The ''vision thing'' requires that anyone aspiring to be this nation's president deal frontally with the fact that our future is at risk, that as of today two million teen-agers who seek work can't find it, and even more millions of our teens aren't looking because they have found a poisonous sanctuary in drug dealings, robbing convenience stores, joining youth gangs and languishing in the brooding, sometimes musical cocoons of alienation.
We need new versions of the CCC, the Civilian Conservation Corps, which rescued so many youth during the Great Depression. We need a massive new WPA, a Works Progress Administration, that will put people to work building and rebuilding the schools, the bridges, the roads, the libraries that are the infrastructure that has undergirded America's greatness.
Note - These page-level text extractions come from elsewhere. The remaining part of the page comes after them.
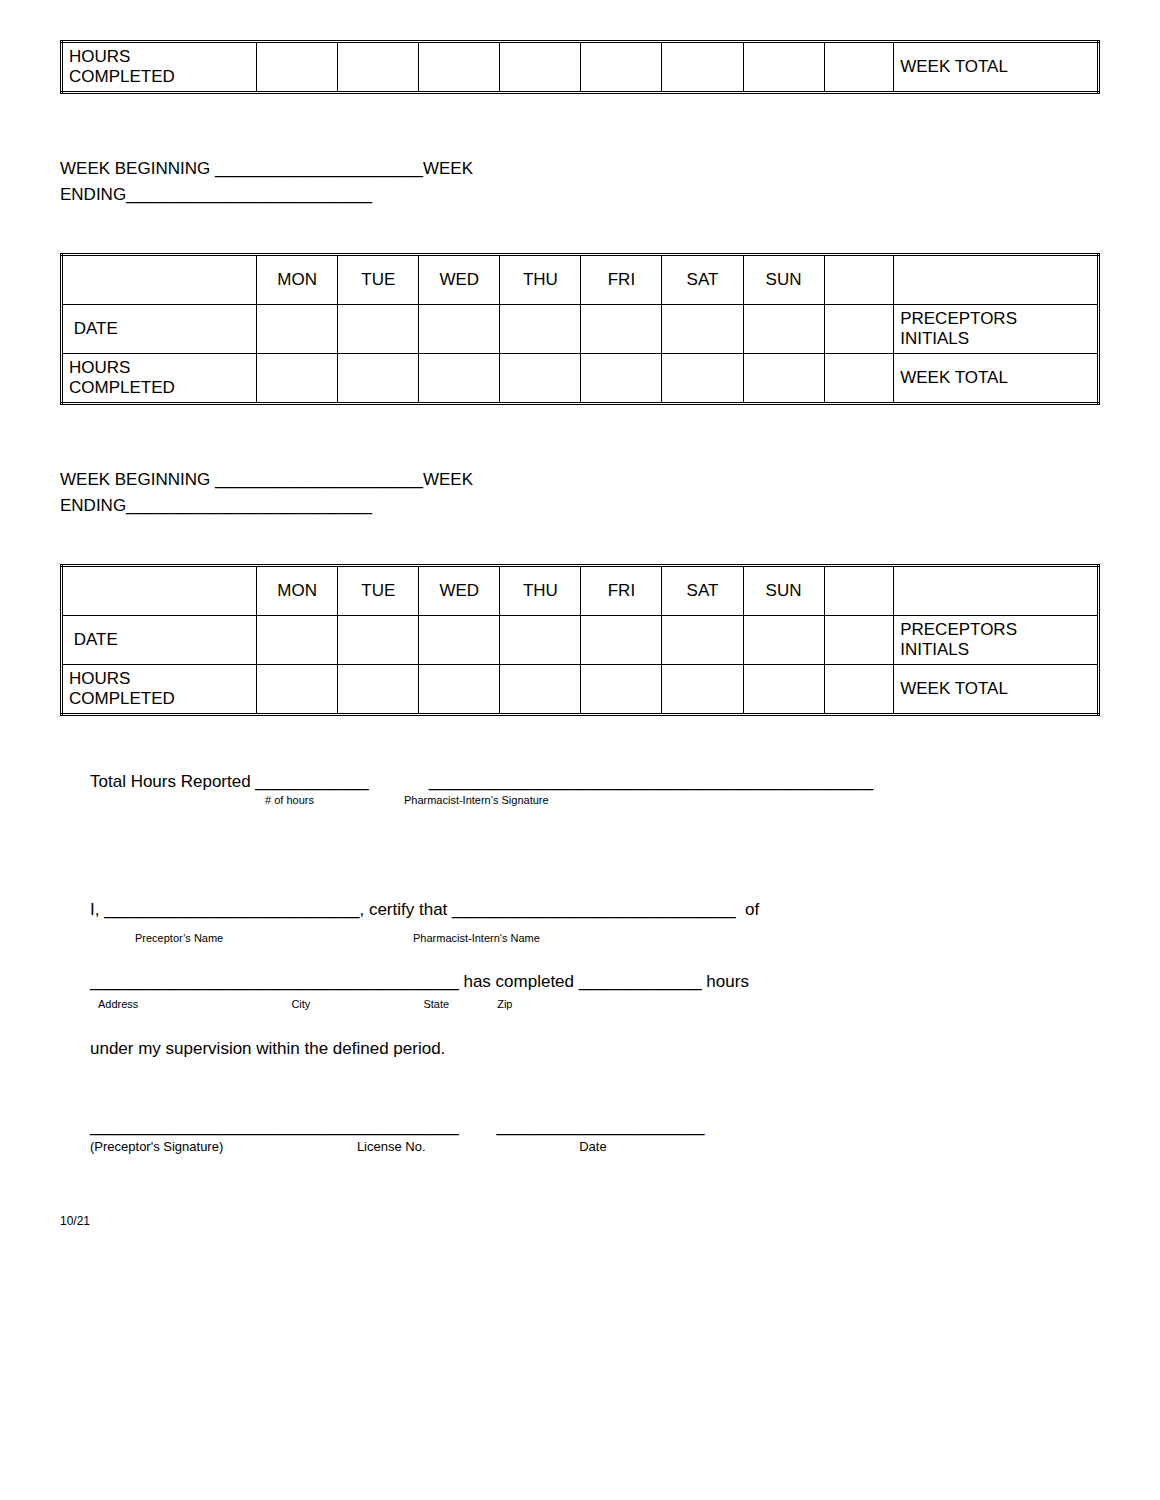| HOURS COMPLETED | | | | | | | | | WEEK TOTAL |
WEEK BEGINNING ______________________WEEK
ENDING__________________________
| | MON | TUE | WED | THU | FRI | SAT | SUN | | |
| DATE | | | | | | | | | PRECEPTORS INITIALS |
| HOURS COMPLETED | | | | | | | | | WEEK TOTAL |
WEEK BEGINNING ______________________WEEK
ENDING__________________________
| | MON | TUE | WED | THU | FRI | SAT | SUN | | |
| DATE | | | | | | | | | PRECEPTORS INITIALS |
| HOURS COMPLETED | | | | | | | | | WEEK TOTAL |
Total Hours Reported ____________ _______________________________________________
# of hours Pharmacist-Intern’s Signature
I, ___________________________, certify that ______________________________ of
Preceptor’s Name Pharmacist-Intern's Name
_______________________________________ has completed _____________ hours
Address City State Zip
under my supervision within the defined period.
_______________________________________ ______________________
(Preceptor's Signature) License No. Date
10/21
We need a recommitment to Johnson's Federal Aid to Higher Education Act of 1965, a law that delivered sophisticated intelligence skills to millions of ''middle class'' white and non-white high school graduates.
I sense that Messrs. Clinton and Gore fear that to talk about these old ''social programs'' will make them vulnerable to the traditional Republican charges of ''tax and spend.'' But if Mr. Clinton and Mr. Gore cannot make Americans understand that programs that make people scientists, inventors, journalists, poets and taxpayers instead of welfare recipients are a national blessing, they are too undiscerning and unpersuasive to lead this nation.
Messrs. Clinton and Gore grew up in an economic and social milieu that was only two decades and a couple of Supreme Court decisions removed from mine. They know that the CCC camps, the Job Corps, the WPA, the old National Youth Administration and the newer Pell Grants for college, the GI Bill, never ripped off American taxpayers. America got many dollars of wealth and greatness for every dime it invested in its people.
I don't give a damn whether Messrs. Clinton and Gore woo whites in Evansville, Ind., or blacks in Pine Bluff, Ark. I just want them to dare to tell the truth about what we must do and pay for to lift ourselves out of nation-destroying despair.
Carl T. Rowan is a syndicated columnist.